Team von St. Pölten jubelt
Tom Seiss
Die „Wölfinnen“ haben bereits mit dem Einzug ins Achtelfinale Clubgeschichte geschrieben

„Es stimmt einfach das Gesamtpaket. Unser Präsident (Wilfried Schmaus, Anm.) steht voll hinter uns und mischt sich nicht ein, vertraut uns komplett. Wir haben eine tolle Infrastruktur, wir können einfach professionell arbeiten. Es gibt immer Luft nach oben, aber wir sind auf einem sehr guten Weg“, unterstrich Wolf, die selbst aktive Fußballerin war und als Tochter eines Trainers früh mit Fußball in Berührung kam. Letztlich spielte sie selbst aber erst ab 14 Jahren, auch weil es schlicht früher nicht ging. Beim unterklassigen UFC Obritz trainierte sie später mit 33 Jahren einst auch schon die Kampfmannschaft der Herren.

Wolf nimmt Männer-Fußball in die Pflicht

Was den Frauen-Fußball betrifft, sieht sie Österreich zwar ebenfalls auf einem guten Weg, „dennoch muss es schneller gehen, mehr passieren“. In diesem Kontext nimmt sie auch den Männer-Fußball hierzulande in die Pflicht. „St. Pölten, Sturm, Landhaus (mit der Austria) und Vorderland (mit Altach) arbeiten mit Bundesliga-Teams bei den Herren zusammen, aber da muss viel mehr kommen“, forderte Wolf.
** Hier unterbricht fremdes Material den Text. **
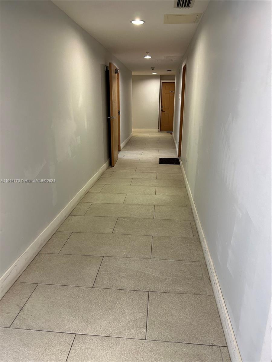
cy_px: 181
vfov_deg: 67.3
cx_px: 136
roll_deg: -0.3
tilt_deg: -16.5
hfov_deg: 53.1
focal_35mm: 26
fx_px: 272
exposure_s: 1/60
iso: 160
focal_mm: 5.7
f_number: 1.5
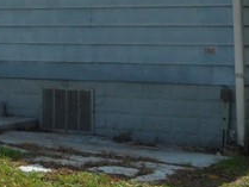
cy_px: -73
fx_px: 950
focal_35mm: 132
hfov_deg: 14.1
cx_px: -108
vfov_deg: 10.9
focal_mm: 4.9
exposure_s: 1/1000
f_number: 3.5
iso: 80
Während der LASK am heutigen Weltfrauentag eine Abteilung für Mädchen- und Frauen-Fußball gestartet hat und auch Rapid dahingehend Engagement zeigt, macht Serienmeister Red Bull Salzburg weiterhin keine Anstalten, sich hier zu beteiligen. Vielleicht findet Wolfs Wunsch Gehör: „Ich finde, jeder Bundesliga-Club sollte verpflichtet sein, ein Frauen-Team zu haben. Dann wäre viel erreicht.“

Die Kluft in der Planet-Pure-Frauen-Bundesliga, die am Wochenende ins Frühjahr gestartet war, sei groß. „Drei Teams können etwas professioneller arbeiten, andere wiederum gar nicht so oft trainieren, weil sie einfach nicht die Möglichkeit haben. Schließlich muss auch daneben gearbeitet werden“, unterstrich Wolf. Sie selbst ist dabei ein gutes Beispiel. Nach der Rückkehr aus Schweden setzte sich die Sportlehrerin, die vor zwei Jahren auch noch eine Ausbildung als Athletiktrainerin absolvierte, mit Arbeiten ihrer Schüler auseinander.
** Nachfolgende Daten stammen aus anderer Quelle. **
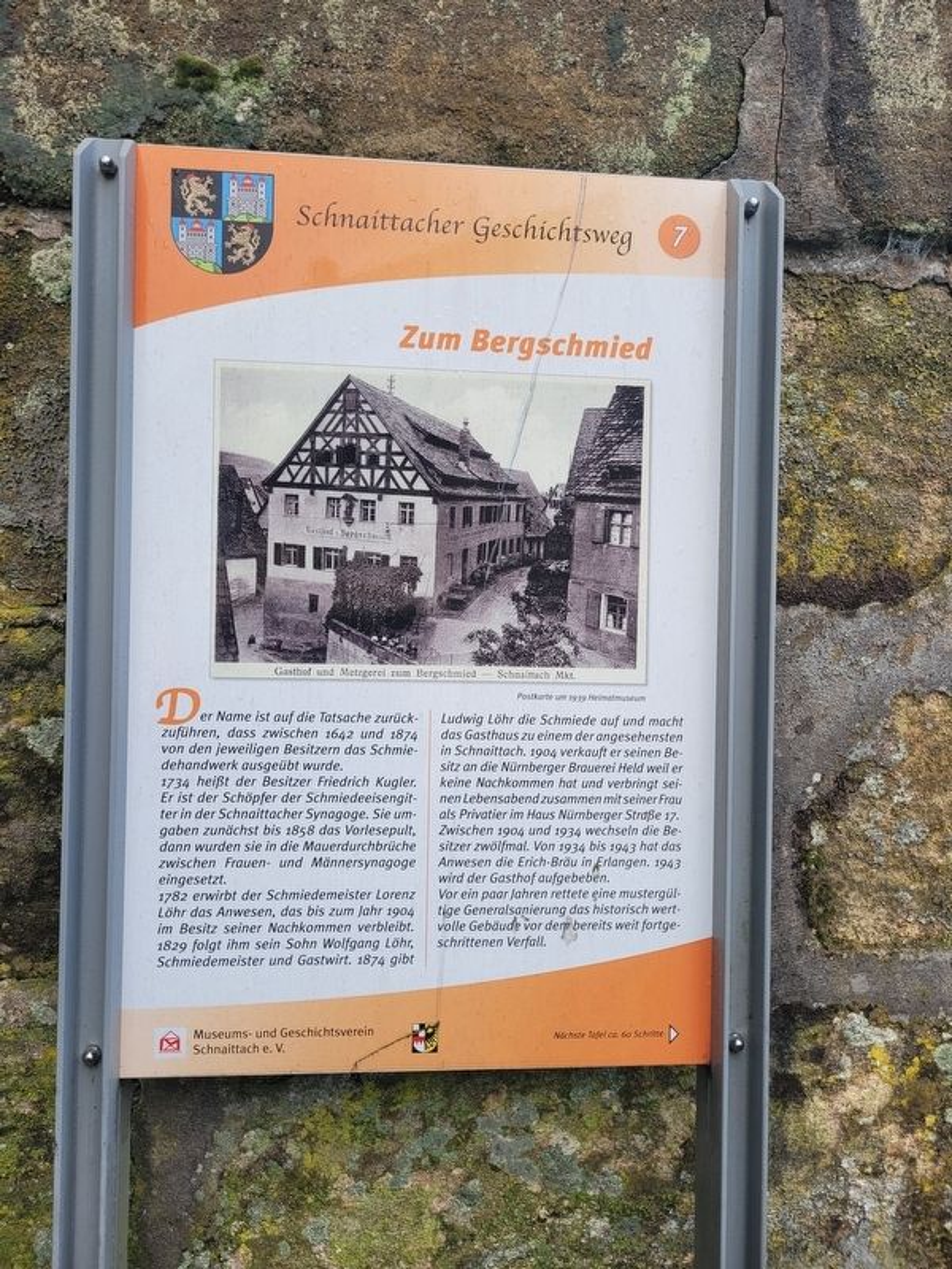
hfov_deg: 53.1
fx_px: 953
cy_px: 634
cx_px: 476
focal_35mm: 26
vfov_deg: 67.3
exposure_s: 1/505
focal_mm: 5.4
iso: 40
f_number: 1.8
„Wir müssen uns vieles hart erarbeiten“

„Ich denke, das machen andere Trainer in der CL nicht. Wir müssen uns vieles hart erarbeiten, das sieht bei den Männern anders aus.“ Das betrifft vor allem das Einkommen, denn vom Frauen-Fußball kann man in Österreich nicht leben. „Ich würde mir für uns Frauen wünschen, dass sich das ändert, was mich betrifft, habe ich aktuell kein Leben“, merkte sie lachend an. „Man kämpft an vielen Fronten und will alles gut machen. Das macht es sehr anstrengend“, so Wolf. „Das ist aber in Anbetracht der derzeitigen Situation Jammern auf sehr hohem Niveau. Wir sind sehr glücklich, überhaupt auf dem Spielfeld stehen zu dürfen.“

Sie persönlich stecke sich keine langfristigen Ziele und will beim SKN St. Pölten vorerst viel Erfahrung sammeln. Die UEFA-Pro-Lizenz hat sie auch im Blick, die höchste Trainerausbildung in Österreich genoss bisher übrigens nur eine Frau – ÖFB-Teamchefin Irene Fuhrmann.